● **THE PROBLEM**: Scan the entries and copy each line where the word "back" is present.

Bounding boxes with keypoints

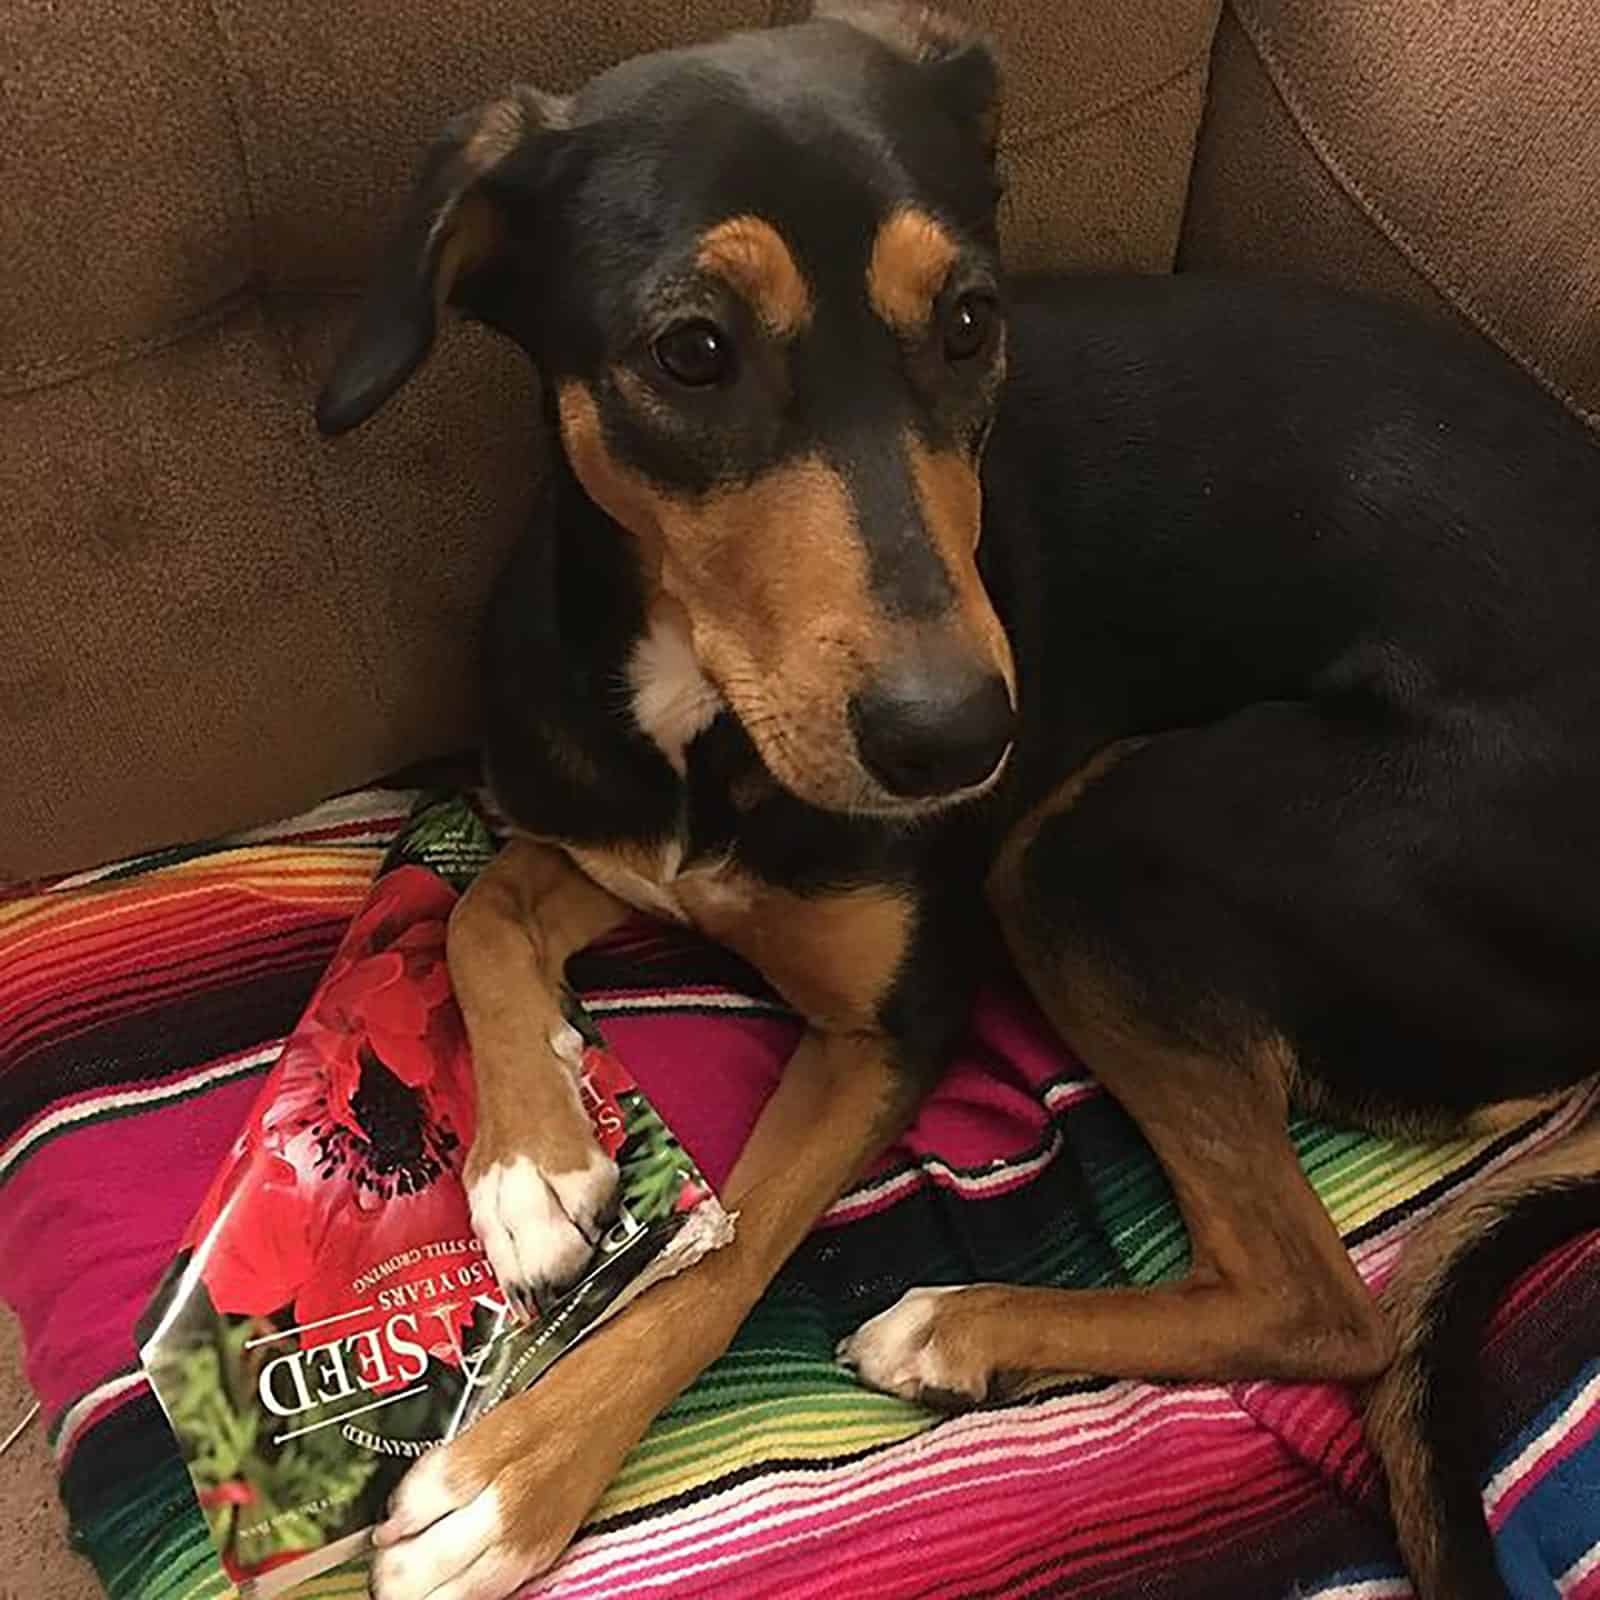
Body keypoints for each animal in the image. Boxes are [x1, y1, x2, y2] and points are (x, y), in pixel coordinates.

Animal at [312, 6, 1600, 1593]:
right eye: (692, 351)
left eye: (972, 323)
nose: (959, 740)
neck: (703, 713)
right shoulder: (607, 834)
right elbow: (477, 910)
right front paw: (533, 1163)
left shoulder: (892, 1025)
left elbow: (727, 1249)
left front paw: (508, 1480)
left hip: (1099, 842)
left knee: (1325, 1305)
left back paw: (959, 1325)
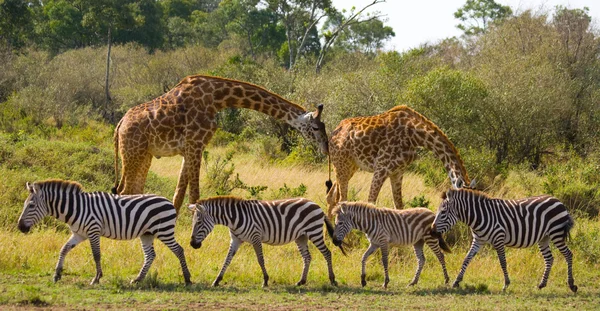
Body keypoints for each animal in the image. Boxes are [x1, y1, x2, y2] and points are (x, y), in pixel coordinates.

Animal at [16, 179, 191, 286]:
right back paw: (138, 279)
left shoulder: (93, 230)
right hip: (146, 234)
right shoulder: (79, 234)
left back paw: (187, 278)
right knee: (150, 255)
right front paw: (57, 274)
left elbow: (96, 255)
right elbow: (64, 249)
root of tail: (168, 201)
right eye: (25, 204)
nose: (20, 227)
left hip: (164, 231)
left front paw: (96, 278)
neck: (76, 208)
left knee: (179, 250)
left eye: (31, 205)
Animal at [112, 74, 328, 213]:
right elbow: (194, 195)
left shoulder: (189, 147)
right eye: (316, 127)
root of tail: (119, 125)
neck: (218, 98)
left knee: (135, 190)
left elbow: (178, 195)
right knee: (124, 191)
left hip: (144, 155)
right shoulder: (196, 143)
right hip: (132, 152)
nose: (326, 149)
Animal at [188, 197, 346, 288]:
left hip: (314, 232)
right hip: (301, 236)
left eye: (199, 222)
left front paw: (265, 280)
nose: (192, 244)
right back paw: (301, 281)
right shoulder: (236, 240)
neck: (234, 219)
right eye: (193, 222)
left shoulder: (255, 237)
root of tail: (316, 204)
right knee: (307, 257)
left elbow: (260, 259)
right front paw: (217, 280)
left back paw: (332, 280)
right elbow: (227, 260)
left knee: (327, 253)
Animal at [326, 106, 472, 218]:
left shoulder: (398, 172)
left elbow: (399, 206)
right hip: (342, 164)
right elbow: (371, 202)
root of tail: (333, 133)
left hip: (349, 166)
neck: (415, 135)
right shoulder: (381, 167)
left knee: (331, 196)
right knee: (341, 200)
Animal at [432, 188, 576, 292]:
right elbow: (467, 259)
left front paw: (506, 284)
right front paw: (456, 281)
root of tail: (557, 200)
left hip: (556, 233)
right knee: (549, 259)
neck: (480, 217)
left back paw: (571, 285)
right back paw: (542, 284)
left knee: (568, 254)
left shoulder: (498, 238)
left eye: (443, 212)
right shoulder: (478, 240)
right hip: (544, 238)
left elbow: (502, 262)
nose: (432, 230)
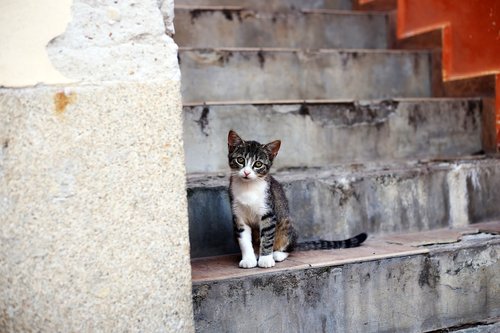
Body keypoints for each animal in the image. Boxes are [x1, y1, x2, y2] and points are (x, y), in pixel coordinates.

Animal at [228, 130, 368, 268]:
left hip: (286, 223)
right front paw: (248, 259)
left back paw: (277, 254)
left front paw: (266, 259)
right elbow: (244, 239)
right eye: (240, 160)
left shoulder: (269, 211)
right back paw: (256, 253)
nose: (246, 172)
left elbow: (267, 236)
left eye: (258, 164)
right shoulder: (238, 215)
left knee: (289, 247)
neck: (248, 187)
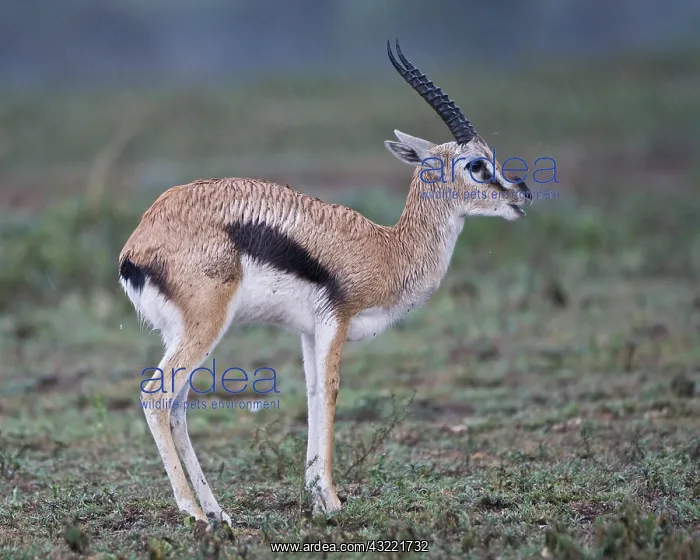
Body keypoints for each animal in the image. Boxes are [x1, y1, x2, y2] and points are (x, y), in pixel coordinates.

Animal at [118, 39, 531, 527]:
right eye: (477, 165)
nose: (522, 193)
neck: (388, 250)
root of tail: (138, 244)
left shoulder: (308, 331)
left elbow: (314, 396)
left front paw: (316, 497)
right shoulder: (337, 319)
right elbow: (331, 393)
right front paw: (332, 501)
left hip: (178, 333)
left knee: (177, 406)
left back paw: (218, 513)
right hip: (206, 326)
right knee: (156, 396)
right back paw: (194, 513)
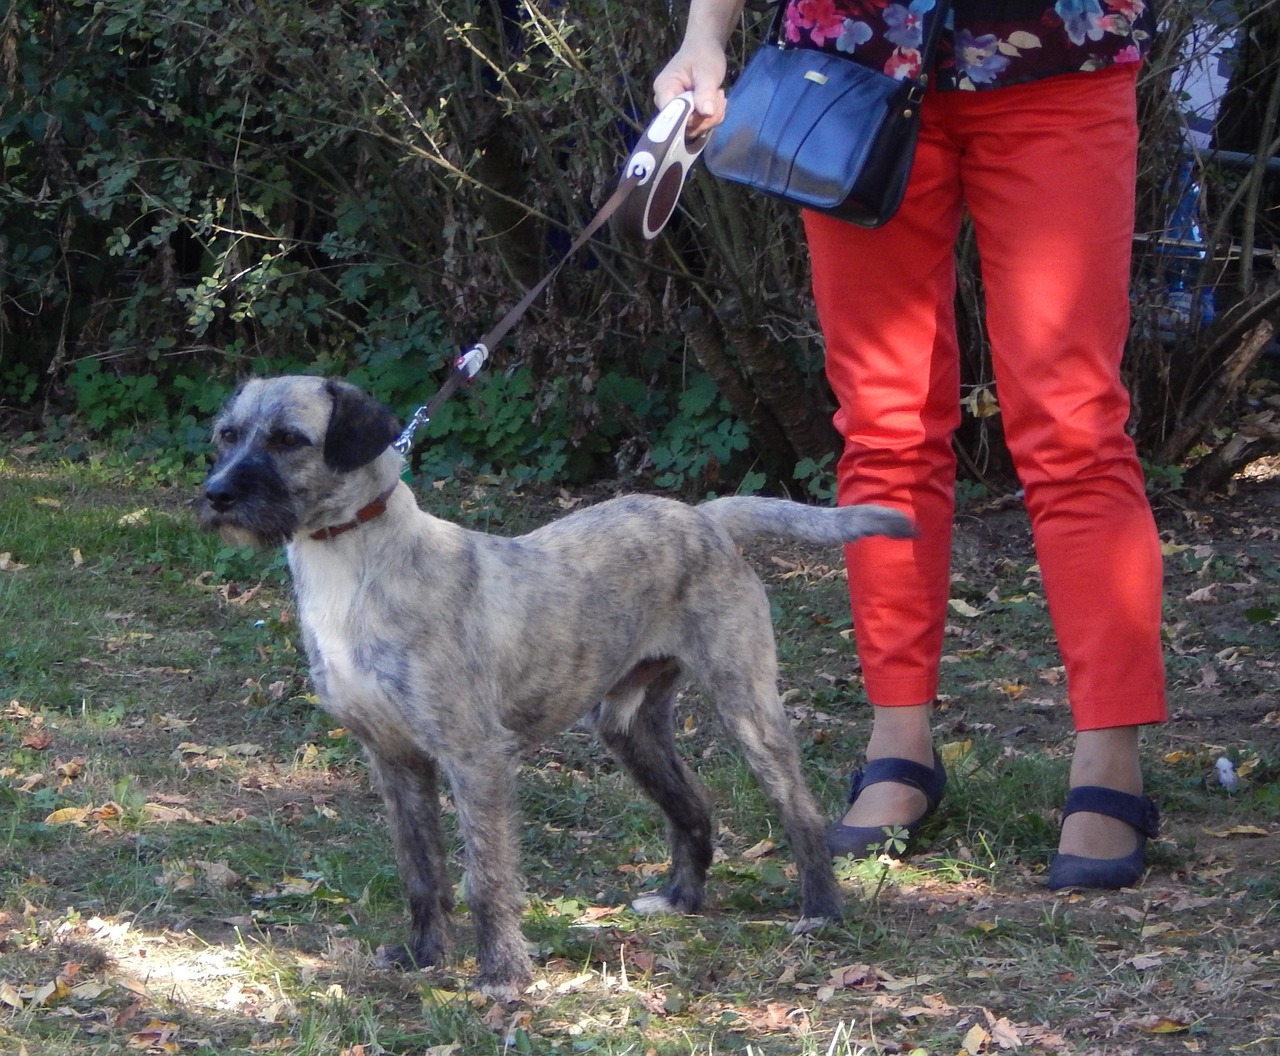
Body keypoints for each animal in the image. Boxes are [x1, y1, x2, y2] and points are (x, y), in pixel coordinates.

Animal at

● **EXERCISE RESPONSE**:
left back paw: (959, 1325)
right back paw: (138, 279)
left back paw: (187, 278)
right back paw: (301, 281)
left back paw: (332, 280)
left back paw: (571, 285)
right back paw: (542, 284)
left back paw: (277, 254)
right back paw: (256, 253)
left back paw: (218, 513)
right back paw: (194, 513)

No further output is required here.